Kevin: The episode kind of happened in a haze. The motivations of all the actors was never really displayed, and while I appreciate trying to show non-humanoid aliens, it didn't give the viewer a lot to grab onto. Like I said above, I think the story tips its hand too early on the moral grayness of the think tank. It kind of makes everything a foregone conclusion.
For as slow as the pacing was, there were some pretty big unanswered questions. When did the Think Tank decide upon acquiring the services of Seven of Nine? They had to set up the bounty hunter trap before they encountered the ship in person. That's the biggest plot hole per se, but there are other aspects of the story I felt could use more development. How did the Think Tank form? Are they all dedicated to evil and profit, or do they believe they are doing good in the universe? And if they do, don't they kind of have a point? None of the other calamities seems to have been deliberately caused by them, and they have delivered solutions to them. Is it wrong for them to profit from this? I guess I would have liked to see a better argument for their side of things.

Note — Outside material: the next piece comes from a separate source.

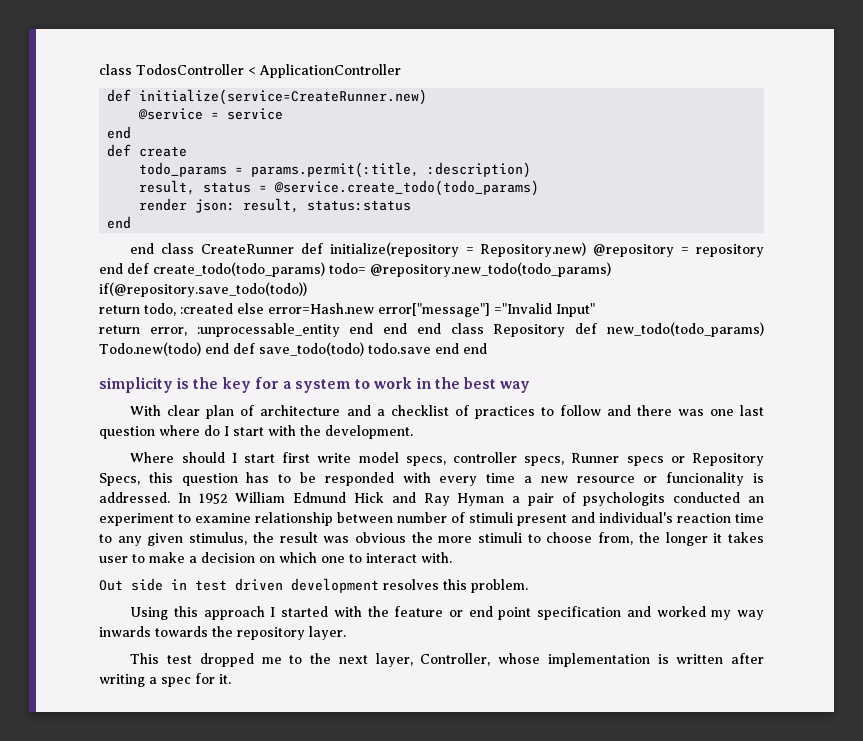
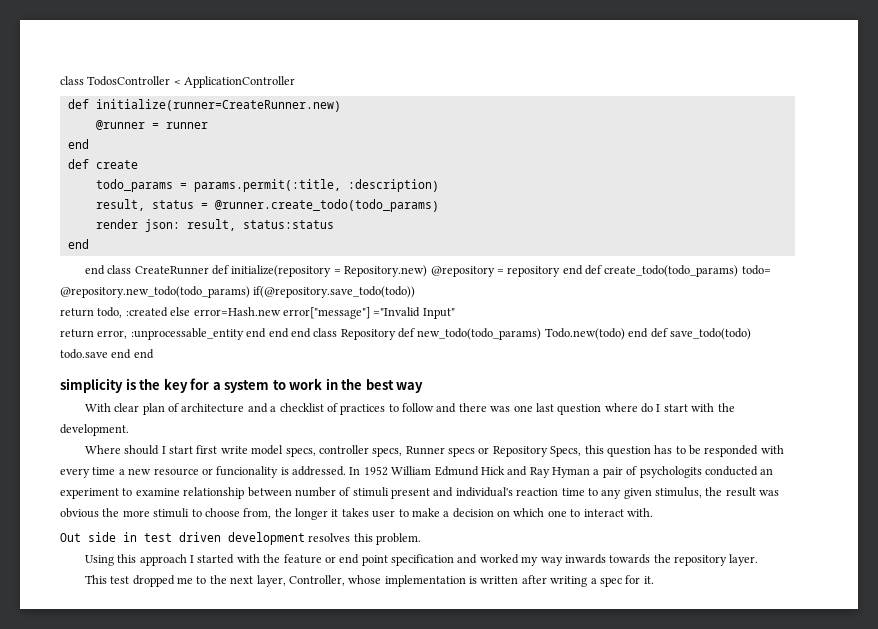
[139,89,428,105] [138,108,284,120] initialize(service=CreateRunner.new) // @service = service -> [95,99,341,112] [95,120,208,130] initialize(runner=CreateRunner.new) // @runner = runner
[274,180,540,196] @service.create_todo(todo_params) -> [214,199,439,212] @runner.create_todo(todo_params)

Kevin: I think a more nuanced view of their work could have served the story. Since they think on such large scales with such stakes, maybe it blinds them to things like individual needs. Certainly "brilliant" equally "emotionally distant" is a well worn scientist trope for a reason. And the compensation did seem to be a little...odd. They can't really have material needs they haven't solved for, and it can't really be a model to solve only the problems of people with big problems but also intellectual curiosities for trade.

Although I criticize Alexander's pacing above, overall I really like him for this role. He is cast somewhat against "villain" type, and it really adds to things. He is short and nerdy, but can also be unctuous. The other actors in the tank weren't really actors, well, I guess except for the guy wearing the rubber mask. The Hazari were fine, but not more than fine.

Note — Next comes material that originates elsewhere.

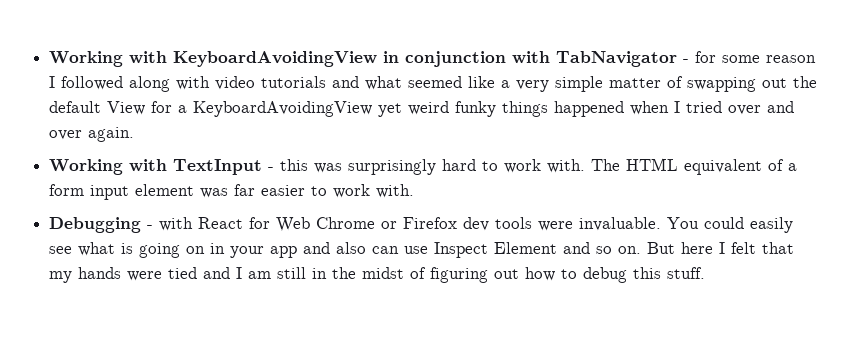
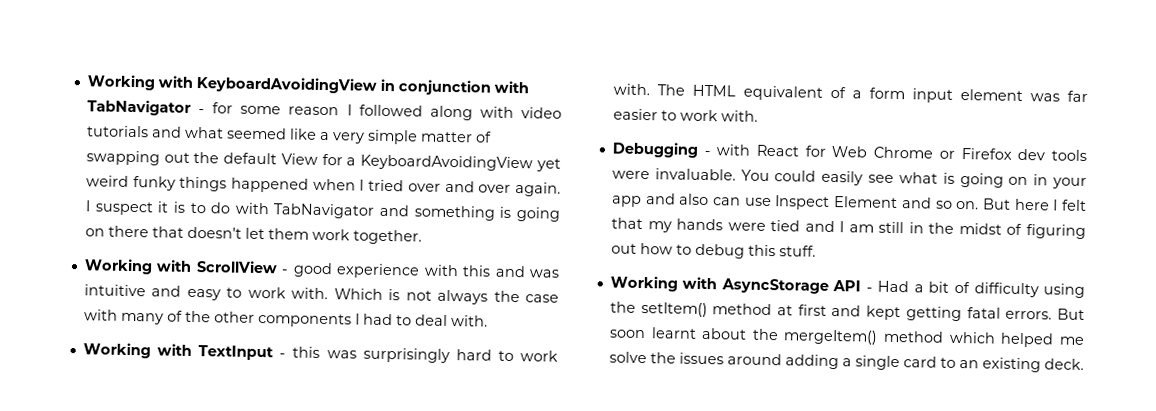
(135, 134) none -> [84,200,560,222] [84,225,422,245] [83,258,559,279] [83,284,559,305] [83,309,488,328] I suspect it is to do with TabNavigator and something is going on there that doesn't let them work together. // Working with ScrollView - good experience with this and was intuitive and easy to work with. Which is not always the case with many of the other components I had to deal with.
(706, 273) none -> [609,275,1085,298] [609,301,1085,322] [608,327,1084,348] [608,351,1084,373] // Working with AsyncStorage API - Had a bit of difficulty using the setItem() method at first and kept getting fatal errors. But soon learnt about the mergeItem() method which helped me solve the issues around adding a single card to an existing deck.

Kevin: It's clear Alexander is having a good time, and that helps a lot, but I wish they had given him more to chew on. I feel in a weird way like they pitched him low key to prevent any sense that it was George Constanza on the ship, but come on...he's a very good actor in his own right and I would have liked to see him stretch a little more.

Matthew: Kate Mulgrew and Jeri Ryan got the lion's share of the rest of the parts in this episode, and they were very good as per usual. I wish Jeri Ryan had been given a meatier part to dig into. I would say the best laugh lines were delivered by Tim Russ and Robert Picardo, during the hologram unveiling scene.

Production Values
I liked the various designs of the think tank aliens. I would have liked to see more of Bevoxx, but I get that it is likely an expensive effect. The jellyfish and AI were nice to look at. I do think the think tank ship, though it looked nice from the exterior, was a bit underwhelming on the inside. It was very generic and gave no indication of their special mission. Maybe showing us quarters would have helped, crammed with trophies of past successes or something.

Kevin: It's always a problem when a huge ship apparently consists of one room. Why not be a base? Is their physical presence really necessary? I agree the attempt at differing aliens was fun, but not as compelling as they might have been with human actors. We're just not there yet in terms of effects budgets.


This is pretty much a prototypical 3. There is enough to keep a person entertained despite some laggy pacing. Performances are fine. It's thoroughly mediocre, which is a bit of disappointment given the potential of its premise.

Kevin: Yeah, we criticize a lot in print here, but the episode itself is enjoyable enough to watch and tickles enough ideas to be solid, but not more. I think one more swing at the story and letting Alexander emote a little more would have elevated this. Still, a solid episode with a total of 6.